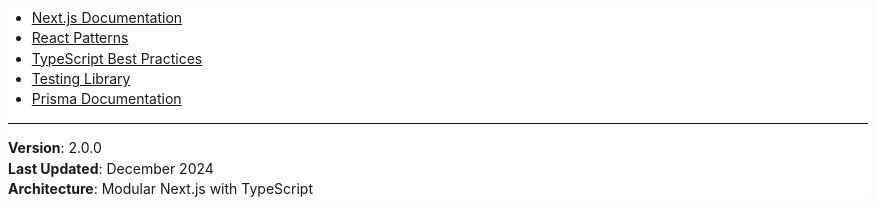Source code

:- [Next.js Documentation](https://nextjs.org/docs)
- [React Patterns](https://reactpatterns.com/)
- [TypeScript Best Practices](https://typescript-eslint.io/rules/)
- [Testing Library](https://testing-library.com/docs/)
- [Prisma Documentation](https://www.prisma.io/docs)

---

**Version**: 2.0.0  
**Last Updated**: December 2024  
**Architecture**: Modular Next.js with TypeScript 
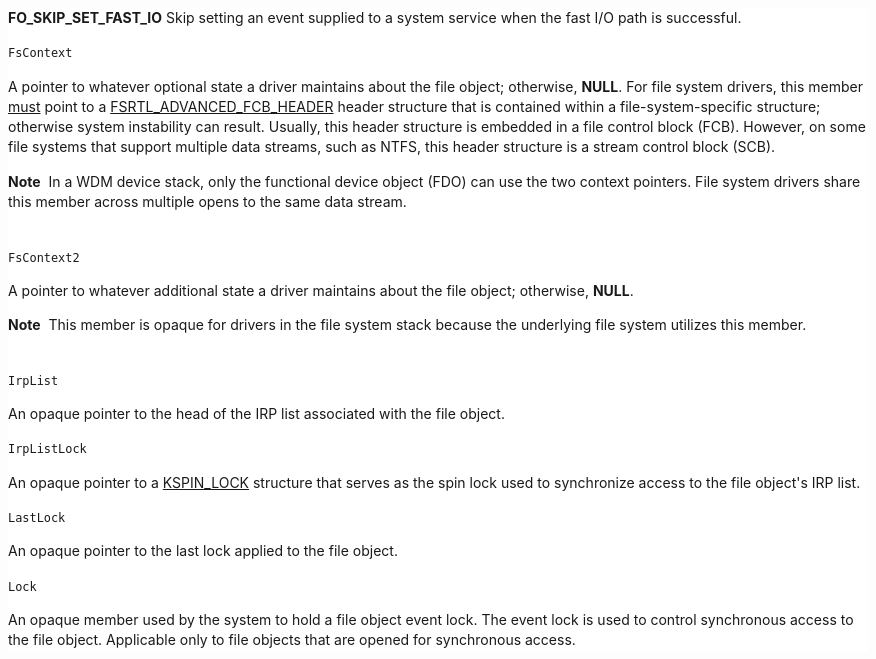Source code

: </td>
</tr>
<tr>
<td>
<b>FO_SKIP_SET_FAST_IO</b>

</td>
<td>
Skip setting an event supplied to a system service when the fast I/O path is successful.

</td>
</tr>
</table>

`FsContext`

A pointer to whatever optional state a driver maintains about the file object; otherwise, 
      <b>NULL</b>. For file system drivers, this member <u>must</u> point to a 
      <a href="..\ntifs\ns-ntifs-_fsrtl_advanced_fcb_header.md">FSRTL_ADVANCED_FCB_HEADER</a> header structure that is contained within a file-system-specific structure; otherwise system instability can result. Usually, this header structure is embedded in a file control block (FCB). However, on some file systems that support multiple data streams, such as NTFS, this header structure is a stream control block (SCB).
      

<div class="alert"><b>Note</b>  In a WDM device stack, only the functional device object (FDO) can use the two context pointers. File system drivers share this member across multiple opens to the same data stream.</div>
<div> </div>

`FsContext2`

A pointer to whatever additional state a driver maintains about the file object; otherwise, 
      <b>NULL</b>.
      

<div class="alert"><b>Note</b>  This member is opaque for drivers in the file system stack because the underlying file system utilizes this member.</div>
<div> </div>

`IrpList`

An opaque pointer to the head of the IRP list associated with the file object.

`IrpListLock`

An opaque pointer to a <a href="https://msdn.microsoft.com/a37c0db4-ff9c-4958-a9f4-62b671458d03">KSPIN_LOCK</a> structure that serves as the spin lock used to synchronize access to the file object's IRP list.

`LastLock`

An opaque pointer to the last lock applied to the file object.

`Lock`

An opaque member used by the system to hold a file object event lock. The event lock is used to control synchronous access to the file object. Applicable only to file objects that are opened for synchronous access.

☆ ☆ ☆

[What to work on] Render every line of the records as a Markdown table with the columns Entry and Content, numbering each row and dropping blank lines. Leave the pictures out.

[Written answer]
| Entry | Content |
|---|---|
| 1 | Source code |
| 2 | :- [Next.js Documentation](https://nextjs.org/docs) |
| 3 | - [React Patterns](https://reactpatterns.com/) |
| 4 | - [TypeScript Best Practices](https://typescript-eslint.io/rules/) |
| 5 | - [Testing Library](https://testing-library.com/docs/) |
| 6 | - [Prisma Documentation](https://www.prisma.io/docs) |
| 7 | --- |
| 8 | **Version**: 2.0.0   |
| 9 | **Last Updated**: December 2024   |
| 10 | **Architecture**: Modular Next.js with TypeScript  |
| 11 | Source code |
| 12 | : </td> |
| 13 | </tr> |
| 14 | <tr> |
| 15 | <td> |
| 16 | <b>FO_SKIP_SET_FAST_IO</b> |
| 17 | </td> |
| 18 | <td> |
| 19 | Skip setting an event supplied to a system service when the fast I/O path is successful. |
| 20 | </td> |
| 21 | </tr> |
| 22 | </table> |
| 23 | `FsContext` |
| 24 | A pointer to whatever optional state a driver maintains about the file object; otherwise,  |
| 25 |       <b>NULL</b>. For file system drivers, this member <u>must</u> point to a  |
| 26 |       <a href="..\ntifs\ns-ntifs-_fsrtl_advanced_fcb_header.md">FSRTL_ADVANCED_FCB_HEADER</a> header structure that is contained within a file-system-specific structure; otherwise system instability can result. Usually, this header structure is embedded in a file control block (FCB). However, on some file systems that support multiple data streams, such as NTFS, this header structure is a stream control block (SCB). |
| 27 | <div class="alert"><b>Note</b>  In a WDM device stack, only the functional device object (FDO) can use the two context pointers. File system drivers share this member across multiple opens to the same data stream.</div> |
| 28 | <div> </div> |
| 29 | `FsContext2` |
| 30 | A pointer to whatever additional state a driver maintains about the file object; otherwise,  |
| 31 |       <b>NULL</b>. |
| 32 | <div class="alert"><b>Note</b>  This member is opaque for drivers in the file system stack because the underlying file system utilizes this member.</div> |
| 33 | <div> </div> |
| 34 | `IrpList` |
| 35 | An opaque pointer to the head of the IRP list associated with the file object. |
| 36 | `IrpListLock` |
| 37 | An opaque pointer to a <a href="https://msdn.microsoft.com/a37c0db4-ff9c-4958-a9f4-62b671458d03">KSPIN_LOCK</a> structure that serves as the spin lock used to synchronize access to the file object's IRP list. |
| 38 | `LastLock` |
| 39 | An opaque pointer to the last lock applied to the file object. |
| 40 | `Lock` |
| 41 | An opaque member used by the system to hold a file object event lock. The event lock is used to control synchronous access to the file object. Applicable only to file objects that are opened for synchronous access. |